RNA therapeutics of neuropathogenic haploinsufficiencies

Artificial transactivation of endogenous genes ad libitum is a desirable goal for a number of basic and applied research purposes. For this purpose, we recently developed a fully synthetic ribonucleoproteic transactivator prototype. Kept together via an MS2 coat protein/RNA interface, it includes a fixed, polypeptidic transactivating domain and a variable RNA domain that recognizes the desired gene. Thanks to this device, we specifically upregulated five genes, in cell lines and primary cultures of murine pallial precursors. Even if gene upregulation was small, however it was sufficient to inhibit neuronal differentiation. Our transactivator activity was restricted to cells in which the target gene is normally transcribed. These features make our prototype a promising tool for clean rescue of gene haploinsufficiencies, since it could lead to a specific overstimulation of the spared gene allele in its physiological expression domain. On the other hand, we are interested in stimulating transcription of endogenous genes by small activating RNAs (saRNAs).

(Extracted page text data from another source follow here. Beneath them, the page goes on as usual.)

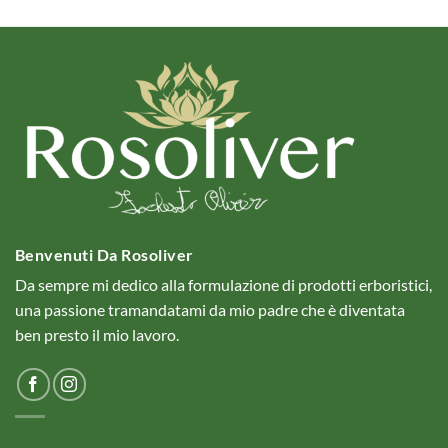
Benvenuti Da Rosoliver
Da sempre mi dedico alla formulazione di prodotti erboristici,
una passione tramandatami da mio padre che è diventata
ben presto il mio lavoro.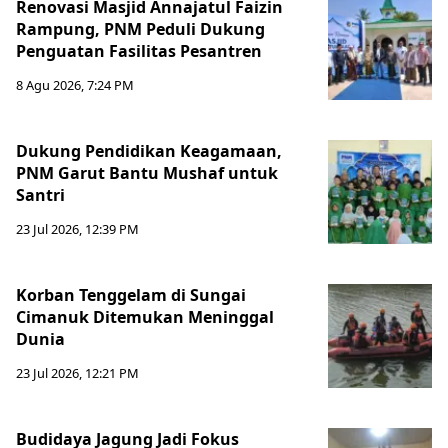
Renovasi Masjid Annajatul Faizin
Rampung, PNM Peduli Dukung
Penguatan Fasilitas Pesantren
8 Agu 2026, 7:24 PM
Dukung Pendidikan Keagamaan,
PNM Garut Bantu Mushaf untuk
Santri
23 Jul 2026, 12:39 PM
Korban Tenggelam di Sungai
Cimanuk Ditemukan Meninggal
Dunia
23 Jul 2026, 12:21 PM
Budidaya Jagung Jadi Fokus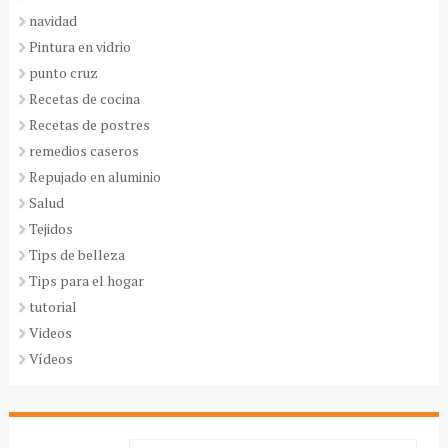
navidad
Pintura en vidrio
punto cruz
Recetas de cocina
Recetas de postres
remedios caseros
Repujado en aluminio
Salud
Tejidos
Tips de belleza
Tips para el hogar
tutorial
Videos
Vídeos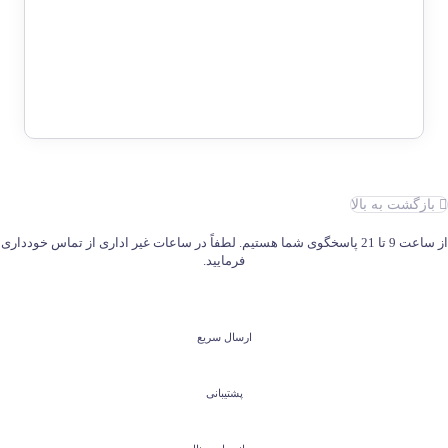
تایی
قیمت
قیمت
12,000,000
تومان
8,999,000
تومان
فعلی:
اصلی:
8,999,000 تومان.
12,000,000 تومان
بود.
بازگشت به بالا
از ساعت 9 تا 21 پاسخگوی شما هستیم. لطفاً در ساعات غیر اداری از تماس خودداری
فرمایید.
ارسال سریع
پشتیبانی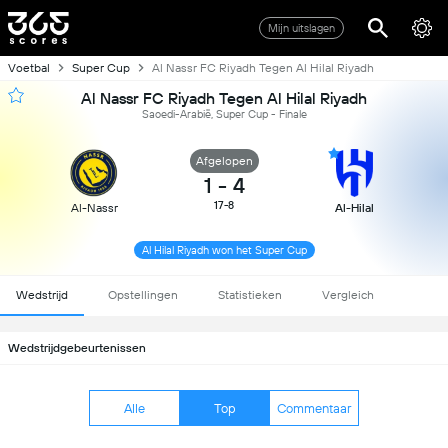
Mijn uitslagen
Voetbal
Super Cup
Al Nassr FC Riyadh Tegen Al Hilal Riyadh
Al Nassr FC Riyadh Tegen Al Hilal Riyadh
Saoedi-Arabië, Super Cup - Finale
Afgelopen
1
-
4
17-8
Al-Nassr
Al-Hilal
Al Hilal Riyadh won het Super Cup
Wedstrijd
Opstellingen
Statistieken
Vergleich
Wedstrijdgebeurtenissen
Alle
Top
Commentaar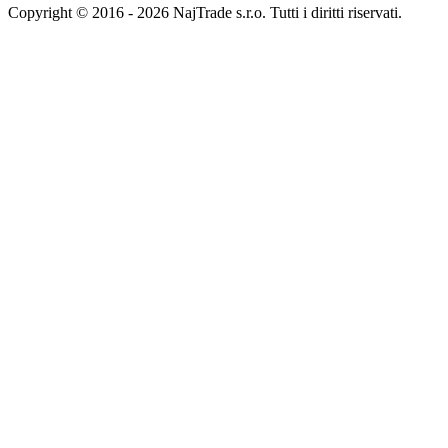
Copyright © 2016 - 2026 NajTrade s.r.o. Tutti i diritti riservati.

These are miRNA/siRNA-like molecules, supposed to destabilize transcription-inhibiting ncRNAs or facilitate the recruitment of transcription transactivating complexes to chromatin. The expression gain they elicit is small; however it may be sufficient to modify the behaviour of cells in a robust way. They comply with endogenous gene tuning. Moreover, silent genes generally do not respond to them. As such, also saRNAs are a promising tool for therapeutic stimulation of gene transcription. We selected a number of saRNAs able to stimulate haploinsufficient genes involved in CNS morphogenesis and physiology. We reconstructed their mechanism of action. We provided proof-of-principle they can be exploited for in vivo correction of defective gene expression.